TASKS FOR THIS EXERCISE →
a – In the expenses decision, on what date was the applicant hurt in the motor vehicle accident?
b – Please carry the expenses decision forward from the point where it stops.

Financial Services Commission of Ontario
Commission des services financiers de l’Ontario
Neutral Citation: 2006 ONFSCDRS 100
FSCO A04-000384
BETWEEN:
BRADLEY MICHAEL MULHALL
Applicant
and
WAWANESA MUTUAL INSURANCE COMPANY
Insurer
DECISION ON EXPENSES
Before: Jeffrey Rogers
Heard: May 12, 2006, at the Offices of the Financial Services Commission of Ontario in Toronto.
Appearances:
David Zarek, solicitor for Mr. Mulhall
Ian D. Kirby, solicitor for Wawanesa Mutual Insurance Company
Issues:
The Applicant, Bradley Michael Mulhall, was injured in a motor vehicle accident on March 18, 2001. In a decision dated December 16, 2005, I dealt with his claim for a non-earner benefit under the Schedule.1 I made the following orders while reserving on the issue of expenses:
Wawanesa shall pay Mr. Mulhall a non-earner benefit of $185 per week, from September 18, 2001 to August 31, 2002.
Wawanesa shall pay Mr. Mulhall interest for the overdue payment of the above benefits pursuant to section 46(2) of the Schedule.
The issue in this further hearing is:
- Is either party entitled to expenses incurred in respect of this arbitration hearing?
Result:
- The parties shall bear their own expenses of the hearing.
EVIDENCE AND ANALYSIS:
The Criteria
The criteria to be considered by an arbitrator in awarding expenses are prescribed by section 12 (2) of O. Reg. 664, which provides as follows:
An arbitrator shall, under subsection 282(11) of the Act, consider only the following criteria for the purposes of awarding all or part of the expenses incurred in respect of an arbitration proceeding:
Each party's degree of success in the outcome of the proceeding.
Any written offers to settle made in accordance with subsection (3).
Whether novel issues are raised in the proceeding.
The conduct of a party or a party's representative that tended to prolong, obstruct or hinder the proceeding, including a failure to comply with undertakings and orders.
Whether any aspect of the proceeding was improper, vexatious or unnecessary.

PROVIDED MATERIAL →

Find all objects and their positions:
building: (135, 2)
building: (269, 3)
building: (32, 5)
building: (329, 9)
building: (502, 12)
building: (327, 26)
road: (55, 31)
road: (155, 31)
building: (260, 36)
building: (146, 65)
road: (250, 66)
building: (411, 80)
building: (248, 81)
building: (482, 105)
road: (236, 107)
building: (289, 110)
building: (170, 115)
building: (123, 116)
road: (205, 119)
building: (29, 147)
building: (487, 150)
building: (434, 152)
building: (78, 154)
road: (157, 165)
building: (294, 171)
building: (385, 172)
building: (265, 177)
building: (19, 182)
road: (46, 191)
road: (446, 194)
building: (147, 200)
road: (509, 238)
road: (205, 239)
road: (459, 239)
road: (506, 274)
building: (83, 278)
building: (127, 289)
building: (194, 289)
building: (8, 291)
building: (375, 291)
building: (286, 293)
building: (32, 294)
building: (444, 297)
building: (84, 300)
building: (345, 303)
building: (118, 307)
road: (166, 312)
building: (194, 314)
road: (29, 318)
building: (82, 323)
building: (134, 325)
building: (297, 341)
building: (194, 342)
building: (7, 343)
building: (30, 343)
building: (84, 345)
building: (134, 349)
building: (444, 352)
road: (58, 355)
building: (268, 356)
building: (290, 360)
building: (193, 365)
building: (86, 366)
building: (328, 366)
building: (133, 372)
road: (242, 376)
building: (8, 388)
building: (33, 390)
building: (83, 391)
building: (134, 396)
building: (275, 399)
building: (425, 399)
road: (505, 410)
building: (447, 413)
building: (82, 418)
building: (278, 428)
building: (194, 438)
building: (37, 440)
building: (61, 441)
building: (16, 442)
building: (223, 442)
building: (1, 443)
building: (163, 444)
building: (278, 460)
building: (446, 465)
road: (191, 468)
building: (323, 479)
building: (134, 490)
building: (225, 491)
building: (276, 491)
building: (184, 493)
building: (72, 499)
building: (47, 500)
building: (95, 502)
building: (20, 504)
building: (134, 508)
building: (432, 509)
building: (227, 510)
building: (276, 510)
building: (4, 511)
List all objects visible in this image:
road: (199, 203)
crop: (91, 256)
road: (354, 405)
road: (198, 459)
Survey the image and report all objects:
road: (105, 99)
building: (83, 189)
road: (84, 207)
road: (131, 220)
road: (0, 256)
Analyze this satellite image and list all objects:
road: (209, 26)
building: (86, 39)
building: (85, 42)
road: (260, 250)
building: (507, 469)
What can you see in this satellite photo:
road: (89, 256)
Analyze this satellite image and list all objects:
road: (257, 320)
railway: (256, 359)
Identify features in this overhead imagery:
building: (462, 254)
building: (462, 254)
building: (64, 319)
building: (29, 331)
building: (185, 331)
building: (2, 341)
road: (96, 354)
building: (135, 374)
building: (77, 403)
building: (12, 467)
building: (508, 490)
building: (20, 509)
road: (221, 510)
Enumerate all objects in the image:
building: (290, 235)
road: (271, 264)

--

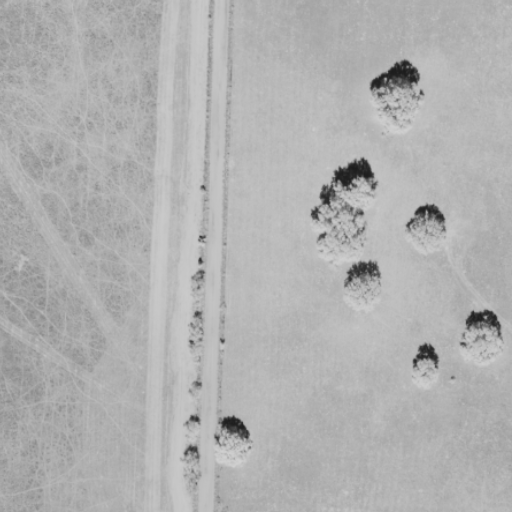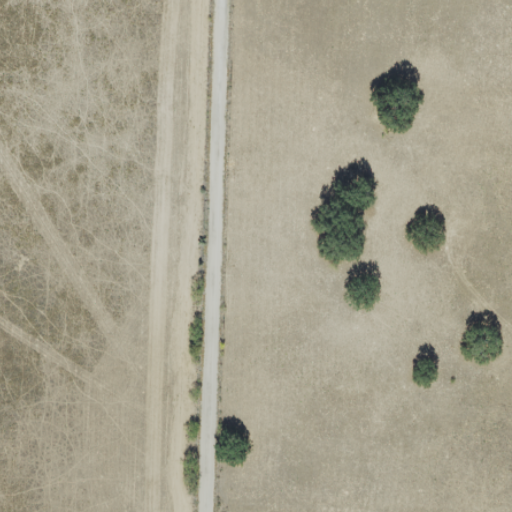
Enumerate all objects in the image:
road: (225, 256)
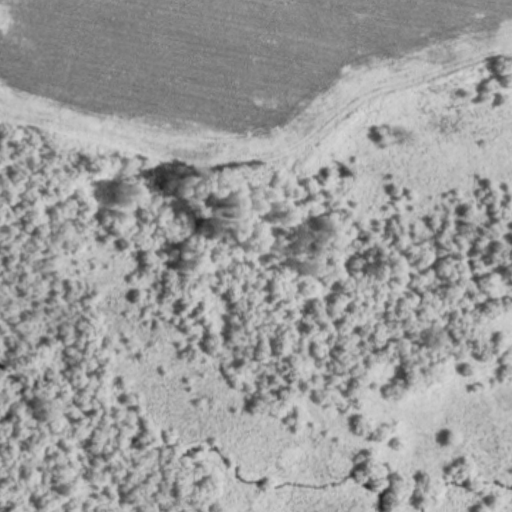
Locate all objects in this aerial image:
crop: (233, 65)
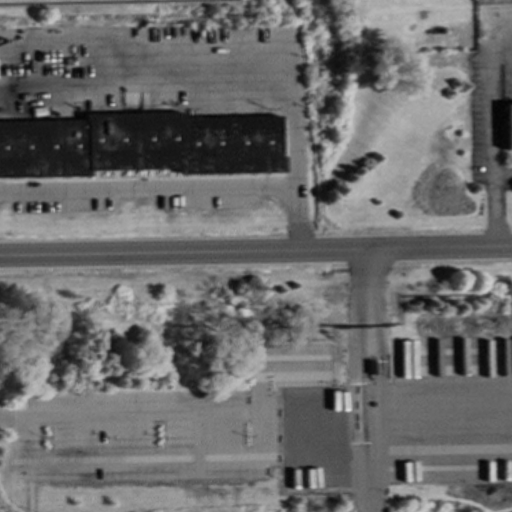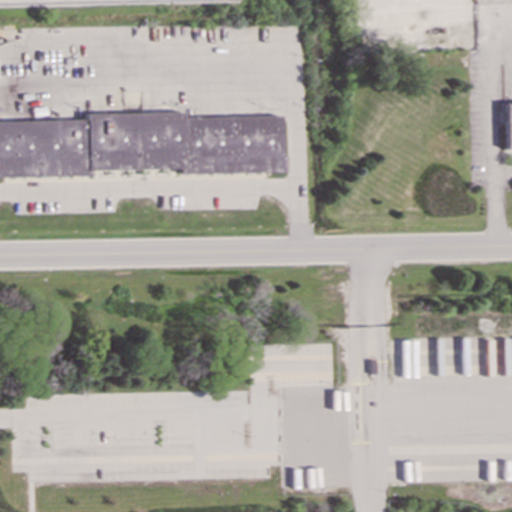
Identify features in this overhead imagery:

EXPECTED ANSWERS →
a – March 18, 2001.

b –
Both parties claimed entitlement to expenses. Mr. Mulhall sought his expenses throughout. Wawanesa conceded Mr. Mulhall's entitlement to the date of its Offer to Settle, but sought its expenses after that. Wawanesa made an Offer on October 19, 2005. That was six days before the hearing started, calculating the time as prescribed by Rule 8.1 of the Dispute Resolution Practice Code. But it was only three business days before the hearing started.
Wawanesa offered to pay Mr. Mulhall, non-earner benefits from September 16, 2001 for 52 weeks, plus interest and expenses to the date of the Offer. The Offer remained open until one minute after the hearing started. I ordered payment of non-earner benefits to August 31, 2002, or about 3 weeks less than was offered.
Applying the Criteria
I find that degree of success and the Offer to Settle are the only relevant factors in applying the prescribed criteria. I repeat the oral ruling I made at the hearing that, if relevant to entitlement to expenses, Mr. Mulhall's allegations that Wawanesa failed to comply with the DAC process and unreasonably failed to pay any benefits before the hearing, could have and should have been raised at the hearing. It would be procedurally unfair to entertain such allegations when they were raised at the expense hearing, with no prior notice. I also repeat my oral ruling that allegations by Mr. Mulhall that Wawanesa did not comply with my order of December 16, 2005 are irrelevant to entitlement to expenses.
The only issue in this case was entitlement to a non-earner benefit. Because Mr. Mulhall was a child when he was injured, his age had to be considered in assessing entitlement. I do not accept Mr. Mulhall's submission that this was a novel issue. The Court of Appeal gave clear guidance on that issue in Walker v. Ritchie.2 I also do not accept Mr. Mulhall's submission that I should consider the quantum of his non-recoverable disbursements, in determining entitlement to expenses. My discretion is limited to considering only the prescribed criteria of section 12(2) of O. Reg. 664.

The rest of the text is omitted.